Quote every line of the material below word for word, and leave the pictures out of your answer.

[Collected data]
════════════════════

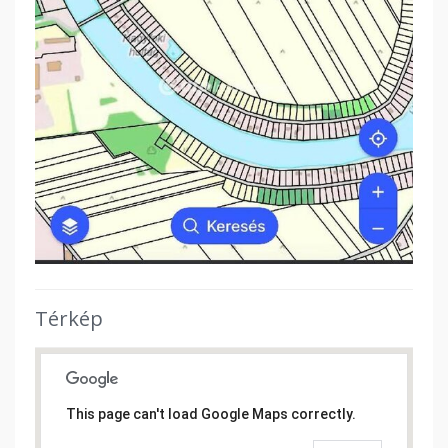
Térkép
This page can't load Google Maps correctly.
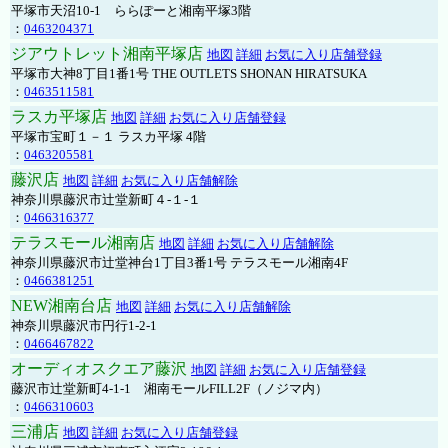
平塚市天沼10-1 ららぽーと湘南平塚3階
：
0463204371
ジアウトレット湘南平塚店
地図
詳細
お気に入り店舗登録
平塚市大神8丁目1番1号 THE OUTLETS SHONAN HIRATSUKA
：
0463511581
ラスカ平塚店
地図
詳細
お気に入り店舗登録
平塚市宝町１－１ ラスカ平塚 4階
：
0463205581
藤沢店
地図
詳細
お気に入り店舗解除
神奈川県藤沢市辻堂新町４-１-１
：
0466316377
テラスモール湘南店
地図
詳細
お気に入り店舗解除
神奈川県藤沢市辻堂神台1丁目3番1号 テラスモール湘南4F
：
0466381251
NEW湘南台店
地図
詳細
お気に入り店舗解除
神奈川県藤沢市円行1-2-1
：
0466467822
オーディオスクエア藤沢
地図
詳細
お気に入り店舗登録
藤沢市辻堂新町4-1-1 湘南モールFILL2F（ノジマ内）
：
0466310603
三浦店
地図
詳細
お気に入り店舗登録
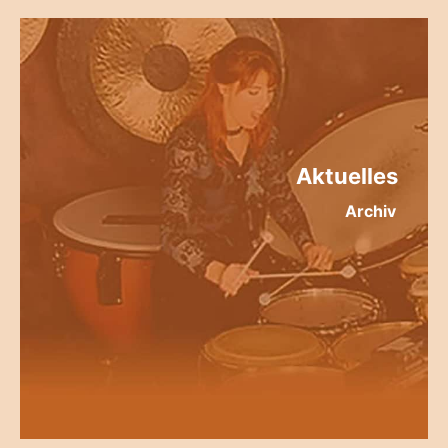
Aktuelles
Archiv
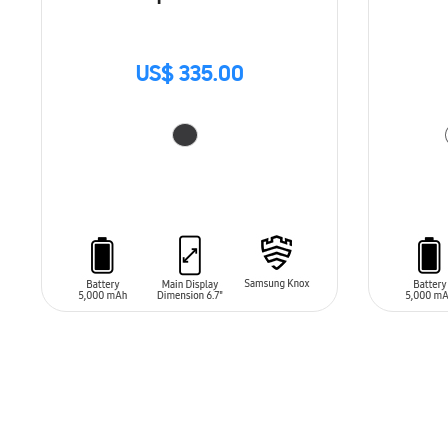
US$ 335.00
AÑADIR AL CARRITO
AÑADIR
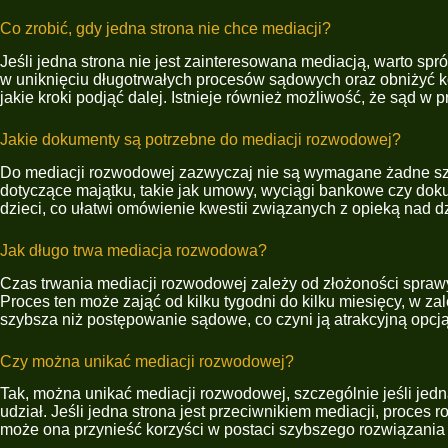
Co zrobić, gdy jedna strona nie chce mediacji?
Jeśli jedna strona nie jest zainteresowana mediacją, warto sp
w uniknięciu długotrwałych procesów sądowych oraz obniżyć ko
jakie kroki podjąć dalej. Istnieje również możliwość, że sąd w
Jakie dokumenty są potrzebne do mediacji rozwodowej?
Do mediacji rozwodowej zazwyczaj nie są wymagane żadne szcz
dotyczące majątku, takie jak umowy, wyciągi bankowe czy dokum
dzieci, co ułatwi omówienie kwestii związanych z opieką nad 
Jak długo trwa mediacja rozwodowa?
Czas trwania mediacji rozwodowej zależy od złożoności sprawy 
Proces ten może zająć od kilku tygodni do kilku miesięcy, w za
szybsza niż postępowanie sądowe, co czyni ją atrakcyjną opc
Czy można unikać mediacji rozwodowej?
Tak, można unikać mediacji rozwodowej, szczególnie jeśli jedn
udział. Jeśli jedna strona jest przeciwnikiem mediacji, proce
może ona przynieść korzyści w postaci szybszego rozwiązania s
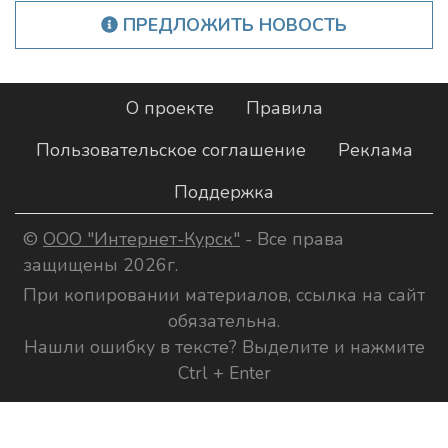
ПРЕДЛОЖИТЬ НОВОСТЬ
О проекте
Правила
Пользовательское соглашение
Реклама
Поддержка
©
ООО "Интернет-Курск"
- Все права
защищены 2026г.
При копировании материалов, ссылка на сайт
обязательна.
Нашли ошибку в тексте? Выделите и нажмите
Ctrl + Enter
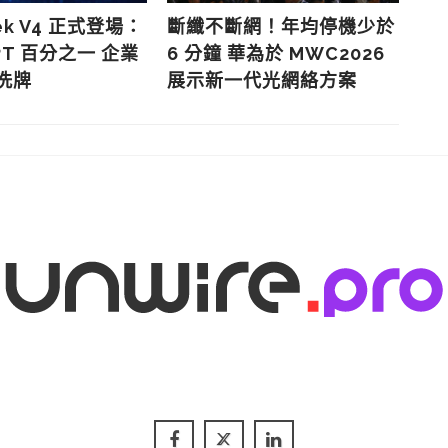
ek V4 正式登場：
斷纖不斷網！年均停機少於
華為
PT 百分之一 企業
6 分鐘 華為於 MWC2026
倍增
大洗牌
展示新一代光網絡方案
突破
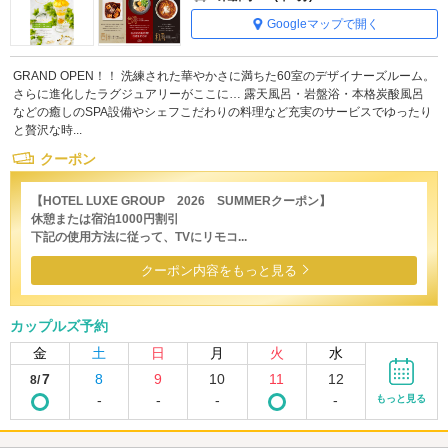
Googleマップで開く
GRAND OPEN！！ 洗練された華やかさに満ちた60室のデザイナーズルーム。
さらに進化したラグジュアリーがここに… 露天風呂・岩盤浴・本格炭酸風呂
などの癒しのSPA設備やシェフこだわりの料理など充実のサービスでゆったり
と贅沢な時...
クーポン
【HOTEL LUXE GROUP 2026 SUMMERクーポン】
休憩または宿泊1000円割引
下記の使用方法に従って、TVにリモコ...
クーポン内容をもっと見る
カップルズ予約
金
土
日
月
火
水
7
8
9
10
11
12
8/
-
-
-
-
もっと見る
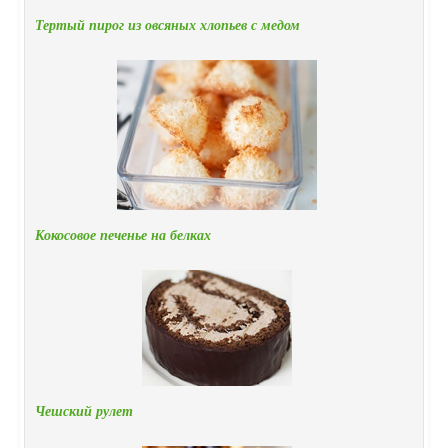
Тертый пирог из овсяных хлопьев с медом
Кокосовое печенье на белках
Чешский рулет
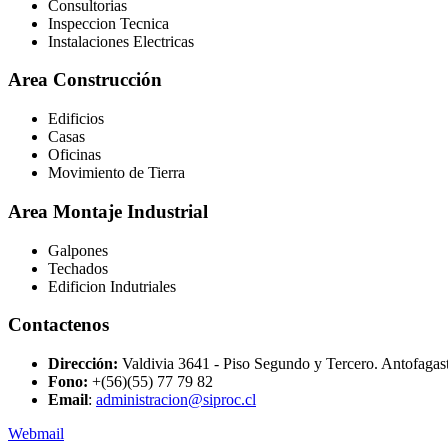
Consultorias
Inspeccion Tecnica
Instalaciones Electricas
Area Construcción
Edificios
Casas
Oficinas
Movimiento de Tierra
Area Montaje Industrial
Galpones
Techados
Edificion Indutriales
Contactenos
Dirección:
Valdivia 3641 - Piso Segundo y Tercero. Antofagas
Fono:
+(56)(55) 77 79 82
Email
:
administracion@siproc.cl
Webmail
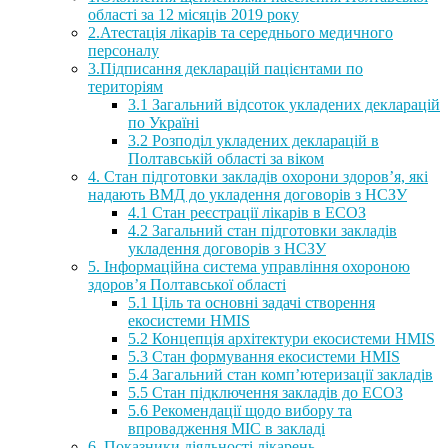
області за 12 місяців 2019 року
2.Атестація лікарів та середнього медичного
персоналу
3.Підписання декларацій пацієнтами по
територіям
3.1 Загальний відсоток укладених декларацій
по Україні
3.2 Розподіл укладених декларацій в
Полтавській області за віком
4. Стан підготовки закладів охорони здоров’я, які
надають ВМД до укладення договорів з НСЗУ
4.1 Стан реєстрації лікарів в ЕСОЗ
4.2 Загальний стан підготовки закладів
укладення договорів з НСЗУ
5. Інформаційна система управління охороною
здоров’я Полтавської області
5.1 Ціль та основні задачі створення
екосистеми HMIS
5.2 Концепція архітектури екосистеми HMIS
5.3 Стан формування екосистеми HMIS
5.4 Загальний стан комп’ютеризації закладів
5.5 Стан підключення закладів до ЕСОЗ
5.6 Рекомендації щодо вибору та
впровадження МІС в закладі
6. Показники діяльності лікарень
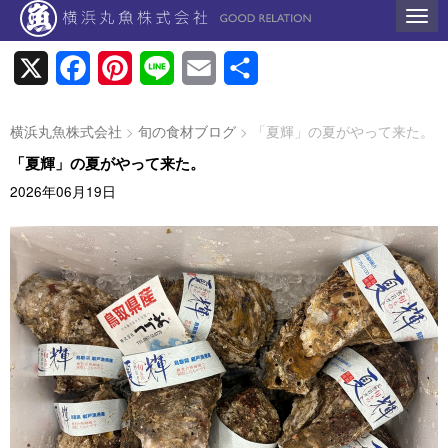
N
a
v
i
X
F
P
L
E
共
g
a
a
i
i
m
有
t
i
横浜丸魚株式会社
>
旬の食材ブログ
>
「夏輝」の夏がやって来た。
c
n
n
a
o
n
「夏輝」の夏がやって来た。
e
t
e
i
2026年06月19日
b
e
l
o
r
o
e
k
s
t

════════════════════

_Response to the exercise_
Térkép
This page can't load Google Maps correctly.
平塚市天沼10-1 ららぽーと湘南平塚3階
：
0463204371
ジアウトレット湘南平塚店
地図
詳細
お気に入り店舗登録
平塚市大神8丁目1番1号 THE OUTLETS SHONAN HIRATSUKA
：
0463511581
ラスカ平塚店
地図
詳細
お気に入り店舗登録
平塚市宝町１－１ ラスカ平塚 4階
：
0463205581
藤沢店
地図
詳細
お気に入り店舗解除
神奈川県藤沢市辻堂新町４-１-１
：
0466316377
テラスモール湘南店
地図
詳細
お気に入り店舗解除
神奈川県藤沢市辻堂神台1丁目3番1号 テラスモール湘南4F
：
0466381251
NEW湘南台店
地図
詳細
お気に入り店舗解除
神奈川県藤沢市円行1-2-1
：
0466467822
オーディオスクエア藤沢
地図
詳細
お気に入り店舗登録
藤沢市辻堂新町4-1-1 湘南モールFILL2F（ノジマ内）
：
0466310603
三浦店
地図
詳細
お気に入り店舗登録
Aktuelles
Archiv
US$ 335.00
AÑADIR AL CARRITO
AÑADIR
Co zrobić, gdy jedna strona nie chce mediacji?
Jeśli jedna strona nie jest zainteresowana mediacją, warto sp
w uniknięciu długotrwałych procesów sądowych oraz obniżyć ko
jakie kroki podjąć dalej. Istnieje również możliwość, że sąd w
Jakie dokumenty są potrzebne do mediacji rozwodowej?
Do mediacji rozwodowej zazwyczaj nie są wymagane żadne szcz
dotyczące majątku, takie jak umowy, wyciągi bankowe czy dokum
dzieci, co ułatwi omówienie kwestii związanych z opieką nad 
Jak długo trwa mediacja rozwodowa?
Czas trwania mediacji rozwodowej zależy od złożoności sprawy 
Proces ten może zająć od kilku tygodni do kilku miesięcy, w za
szybsza niż postępowanie sądowe, co czyni ją atrakcyjną opc
Czy można unikać mediacji rozwodowej?
Tak, można unikać mediacji rozwodowej, szczególnie jeśli jedn
udział. Jeśli jedna strona jest przeciwnikiem mediacji, proce
może ona przynieść korzyści w postaci szybszego rozwiązania s
ПРЕДЛОЖИТЬ НОВОСТЬ
О проекте
Правила
Пользовательское соглашение
Реклама
Поддержка
©
ООО "Интернет-Курск"
- Все права
защищены 2026г.
При копировании материалов, ссылка на сайт
обязательна.
Нашли ошибку в тексте? Выделите и нажмите
Ctrl + Enter
ek V4 正式登場：
斷纖不斷網！年均停機少於
華為
PT 百分之一 企業
6 分鐘 華為於 MWC2026
倍增
大洗牌
展示新一代光網絡方案
突破
Googleマップで開く
GRAND OPEN！！ 洗練された華やかさに満ちた60室のデザイナーズルーム。
さらに進化したラグジュアリーがここに… 露天風呂・岩盤浴・本格炭酸風呂
などの癒しのSPA設備やシェフこだわりの料理など充実のサービスでゆったり
と贅沢な時...
クーポン
【HOTEL LUXE GROUP 2026 SUMMERクーポン】
休憩または宿泊1000円割引
下記の使用方法に従って、TVにリモコ...
クーポン内容をもっと見る
カップルズ予約
金
土
日
月
火
水
7
8
9
10
11
12
8/
-
-
-
-
もっと見る
Тертый пирог из овсяных хлопьев с медом
Кокосовое печенье на белках
Чешский рулет
Consultorias
Inspeccion Tecnica
Instalaciones Electricas
Area Construcción
Edificios
Casas
Oficinas
Movimiento de Tierra
Area Montaje Industrial
Galpones
Techados
Edificion Indutriales
Contactenos
Dirección:
Valdivia 3641 - Piso Segundo y Tercero. Antofagas
Fono:
+(56)(55) 77 79 82
Email
:
administracion@siproc.cl
Webmail
області за 12 місяців 2019 року
2.Атестація лікарів та середнього медичного
персоналу
3.Підписання декларацій пацієнтами по
територіям
3.1 Загальний відсоток укладених декларацій
по Україні
3.2 Розподіл укладених декларацій в
Полтавській області за віком
4. Стан підготовки закладів охорони здоров’я, які
надають ВМД до укладення договорів з НСЗУ
4.1 Стан реєстрації лікарів в ЕСОЗ
4.2 Загальний стан підготовки закладів
укладення договорів з НСЗУ
5. Інформаційна система управління охороною
здоров’я Полтавської області
5.1 Ціль та основні задачі створення
екосистеми HMIS
5.2 Концепція архітектури екосистеми HMIS
5.3 Стан формування екосистеми HMIS
5.4 Загальний стан комп’ютеризації закладів
5.5 Стан підключення закладів до ЕСОЗ
5.6 Рекомендації щодо вибору та
впровадження МІС в закладі
6. Показники діяльності лікарень
N
a
v
i
X
F
P
L
E
共
g
a
a
i
i
m
有
t
i
横浜丸魚株式会社
>
旬の食材ブログ
>
「夏輝」の夏がやって来た。
c
n
n
a
o
n
「夏輝」の夏がやって来た。
e
t
e
i
2026年06月19日
b
e
l
o
r
o
e
k
s
t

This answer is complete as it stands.